If the start of string s matches, return a MatchObject; if there is no match, return None. If ps is given, it specifies the index within s where matching is to start; this defaults to 0. If pe is given, it specifies the maximum length of s that can be used in matching.

.search(s[,[ps][,pe]])

Like match(), but matches anywhere in s.

.split(s[,maxsplit=m])

Like re.split().

.sub(R,s[,count=c])

Like re.sub().

.pattern

The string from which this object was compiled.

20.5.2. Methods on a MatchObject

A MatchObject is the object returned by .match() or other methods. Such an object has these methods:

.group([n])

Retrieves the text that matched. If there are no arguments, returns the entire string that matched. To retrieve just the text that matched the nth group, pass in an integer n, where the groups are numbered starting at 1. For example, for a MatchObject m, m.group(2) would return the text that matched the second group, or None if there were no second group.

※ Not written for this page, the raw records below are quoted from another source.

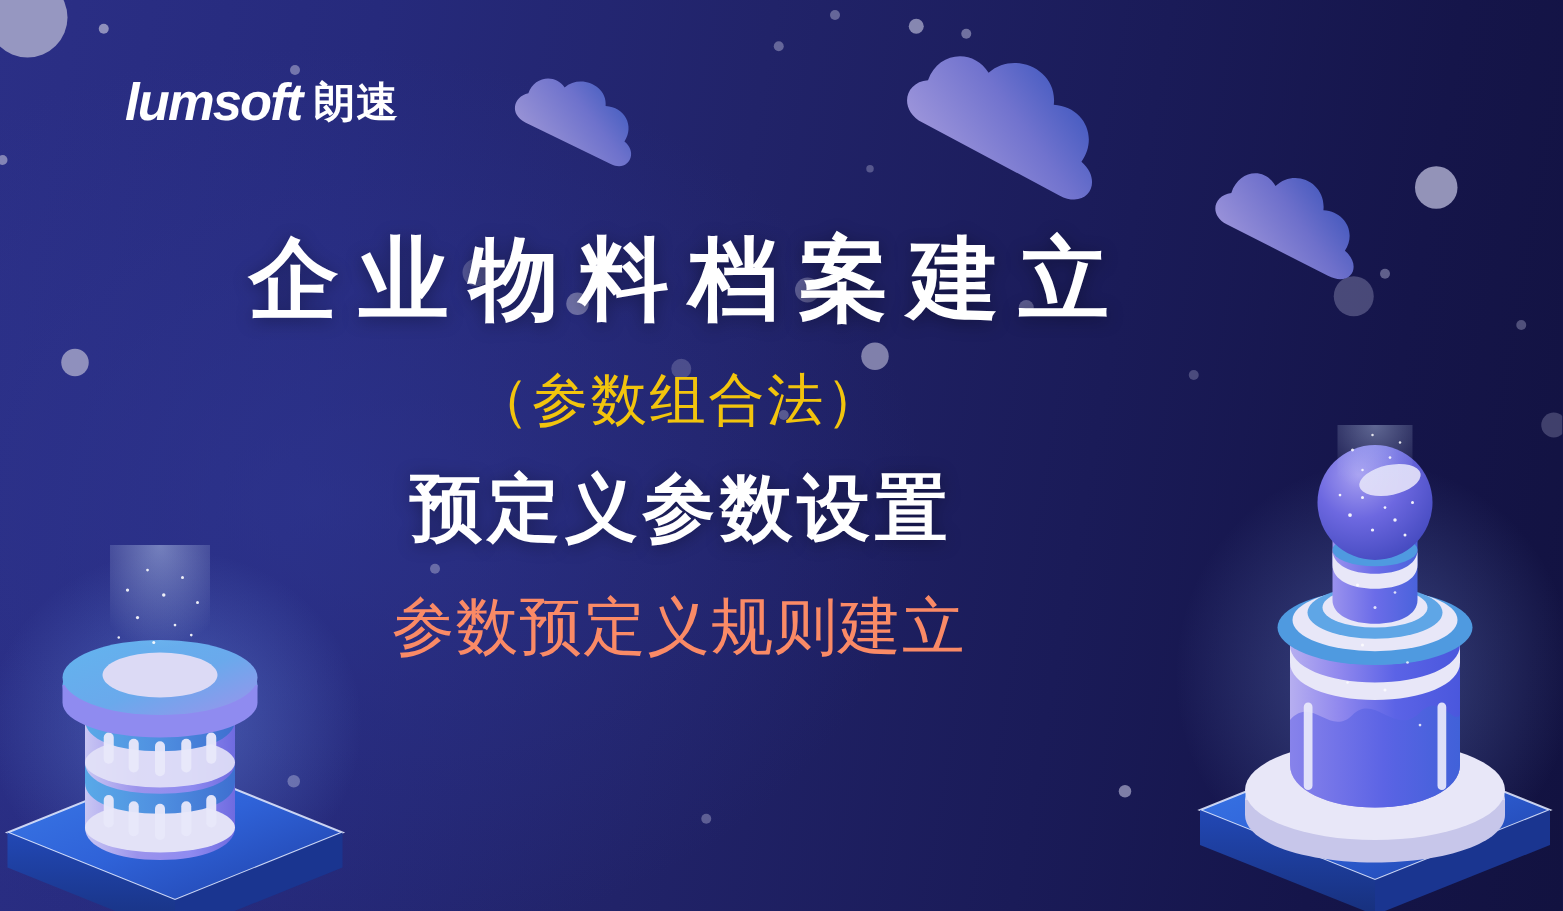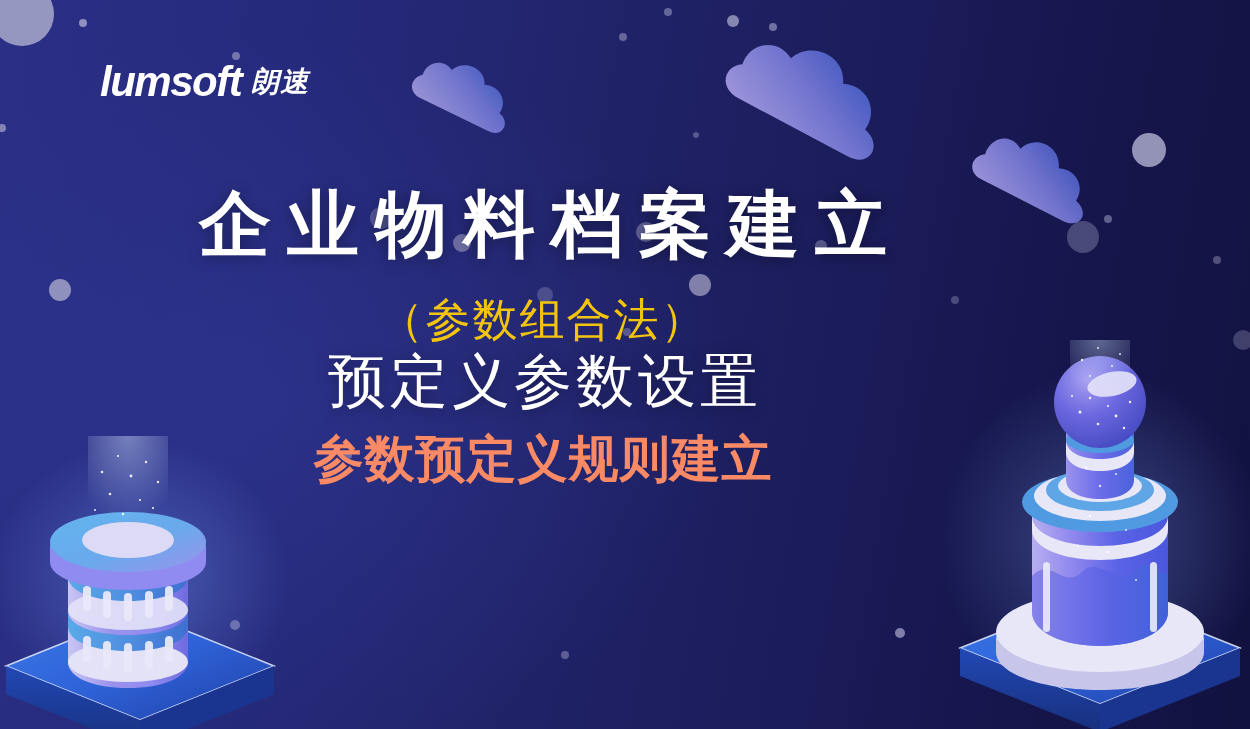"朗速" #logo .cn { font-size: 28px -> 33px; font-style: italic -> none }
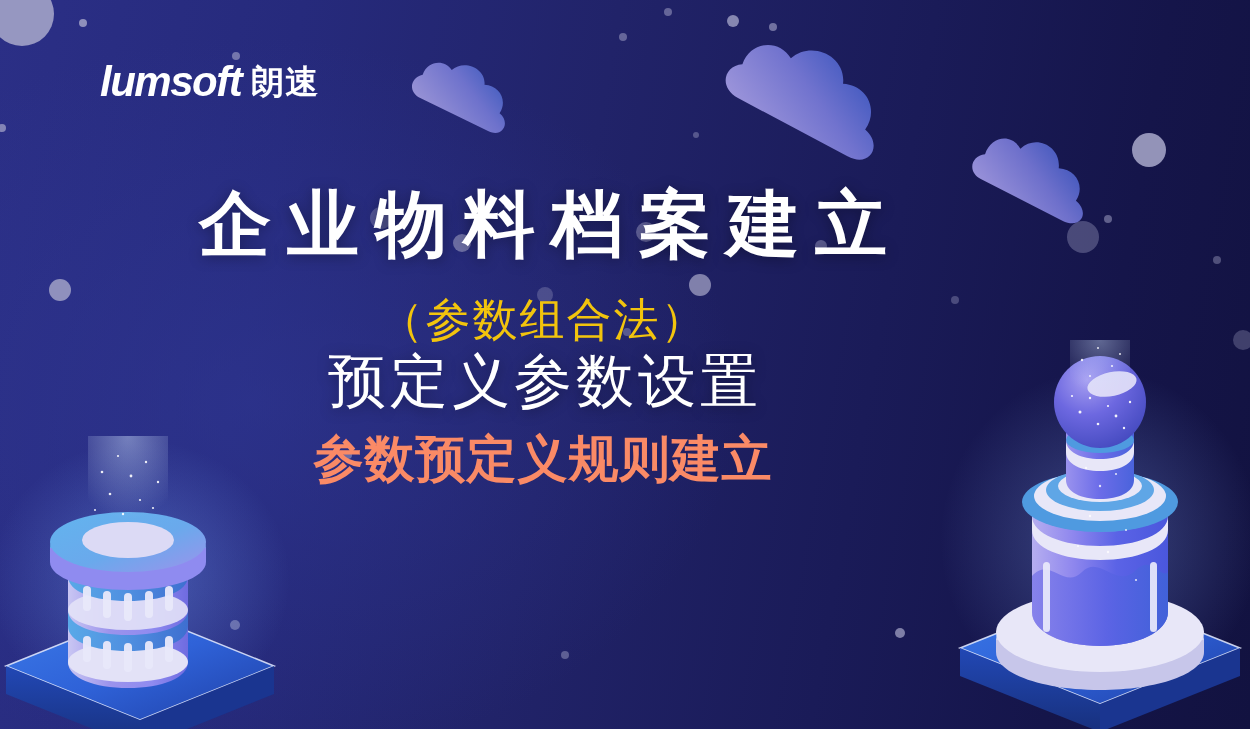"预定义参数设置" .t-second { font-weight: normal -> bold; margin-top: none -> 26px }
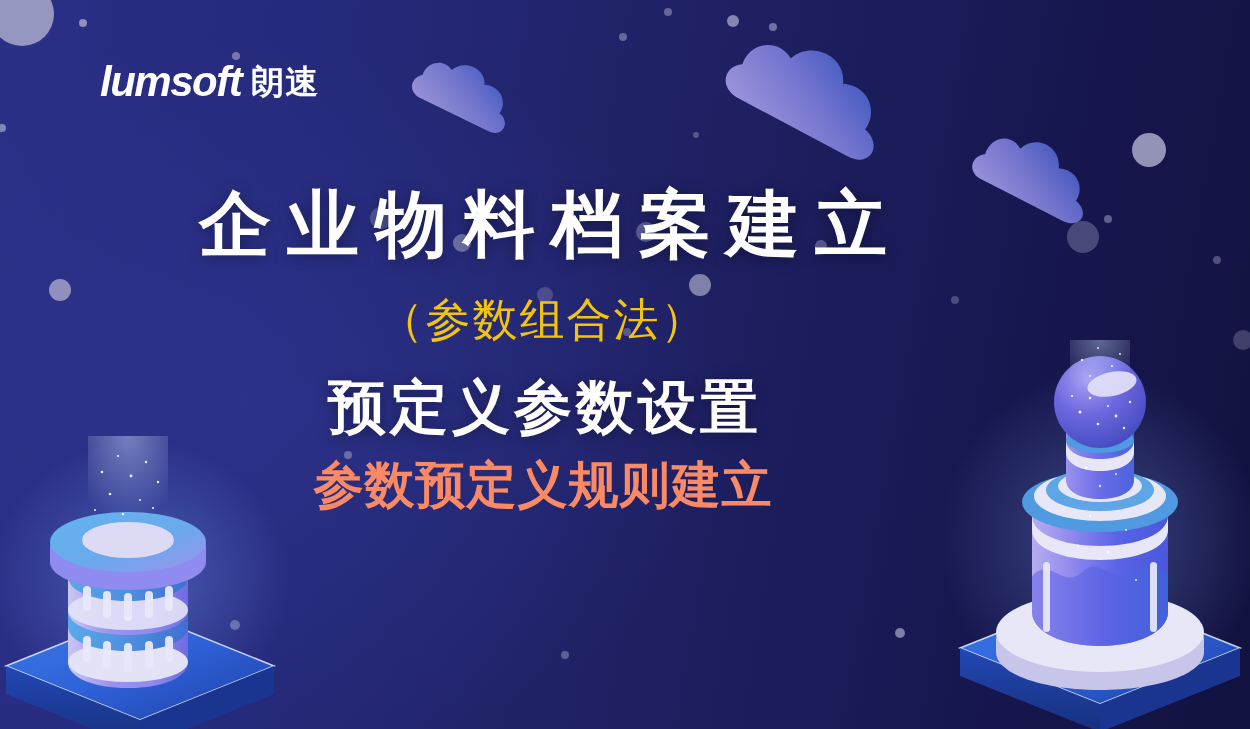"参数预定义规则建立" .t-third { font-weight: 700 -> 400; margin-top: 14px -> 30px }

If you have named the groups in your regular expression using a construct of the form (?P<name>...), the n argument can be the name as a string. For example, if you have a group (?P<year>[\d]{4}) (which matches four digits), you can retrieve that field using m.group("year").

.groups()

Return a tuple (s1,s2,...) containing all the matched strings, where si is the string that matched the ith group.

.start([n])

Returns the location where a match started. If no argument is given, returns the index within the string where the entire match started. If an argument n is given, returns the index of the start of the match for the nth group.

.end([n])

Returns the location where a match ended. If no argument is given, returns the index of the first character past the match. If n is given, returns the index of the first character past where the nth group matched.

.span([n])

Returns a 2-tuple (m.start(n),m.end(n)).

.pos

The effective ps value passed to .match() or .search().

.endpos

The effective pe value passed to .match() or .search().

.re

The regular expression object used to produce this MatchObject.

.string

The s argument passed to .match() or .search().